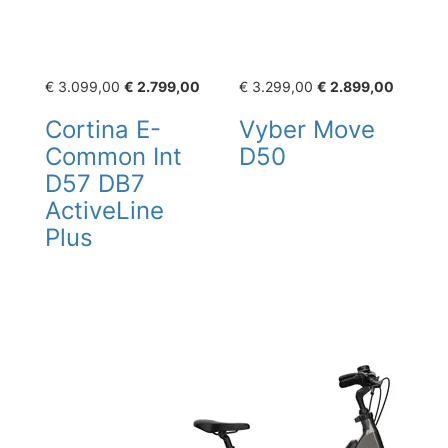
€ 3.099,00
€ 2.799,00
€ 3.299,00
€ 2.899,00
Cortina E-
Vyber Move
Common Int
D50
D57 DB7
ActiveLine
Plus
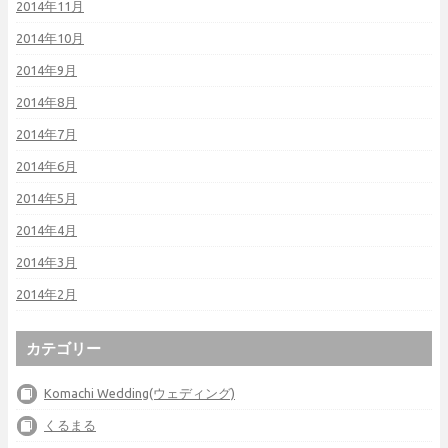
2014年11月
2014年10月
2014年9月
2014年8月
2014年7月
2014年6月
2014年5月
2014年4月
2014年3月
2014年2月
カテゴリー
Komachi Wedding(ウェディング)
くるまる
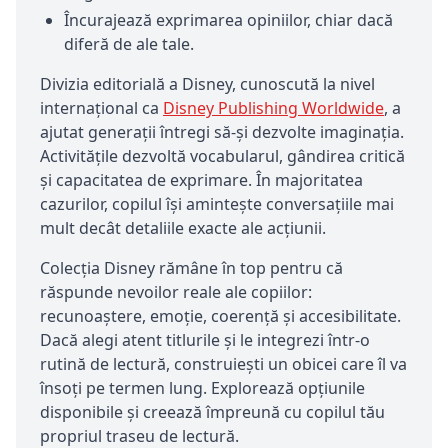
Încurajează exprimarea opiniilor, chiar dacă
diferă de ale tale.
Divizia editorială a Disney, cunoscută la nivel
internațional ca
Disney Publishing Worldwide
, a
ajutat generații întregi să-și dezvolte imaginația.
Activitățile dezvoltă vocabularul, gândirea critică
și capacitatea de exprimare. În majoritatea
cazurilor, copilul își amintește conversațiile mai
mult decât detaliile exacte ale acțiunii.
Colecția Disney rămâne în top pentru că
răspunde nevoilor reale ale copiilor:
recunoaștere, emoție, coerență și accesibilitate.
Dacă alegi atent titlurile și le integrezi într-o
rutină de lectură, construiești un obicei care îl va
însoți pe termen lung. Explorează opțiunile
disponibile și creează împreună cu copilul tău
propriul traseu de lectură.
------------------------------------------------------------
• [WHAT IS NEEDED]
Rewrite the text read from all three entries above as one numbered list with one line per item, leaving out blank lines and the pictures.

• [TASK RESULT]
1. € 3.099,00
2. € 2.799,00
3. € 3.299,00
4. € 2.899,00
5. Cortina E-
6. Vyber Move
7. Common Int
8. D50
9. D57 DB7
10. ActiveLine
11. Plus
12. 2014年11月
13. 2014年10月
14. 2014年9月
15. 2014年8月
16. 2014年7月
17. 2014年6月
18. 2014年5月
19. 2014年4月
20. 2014年3月
21. 2014年2月
22. カテゴリー
23. Komachi Wedding(ウェディング)
24. くるまる
25. Încurajează exprimarea opiniilor, chiar dacă
26. diferă de ale tale.
27. Divizia editorială a Disney, cunoscută la nivel
28. internațional ca
29. Disney Publishing Worldwide
30. , a
31. ajutat generații întregi să-și dezvolte imaginația.
32. Activitățile dezvoltă vocabularul, gândirea critică
33. și capacitatea de exprimare. În majoritatea
34. cazurilor, copilul își amintește conversațiile mai
35. mult decât detaliile exacte ale acțiunii.
36. Colecția Disney rămâne în top pentru că
37. răspunde nevoilor reale ale copiilor:
38. recunoaștere, emoție, coerență și accesibilitate.
39. Dacă alegi atent titlurile și le integrezi într-o
40. rutină de lectură, construiești un obicei care îl va
41. însoți pe termen lung. Explorează opțiunile
42. disponibile și creează împreună cu copilul tău
43. propriul traseu de lectură.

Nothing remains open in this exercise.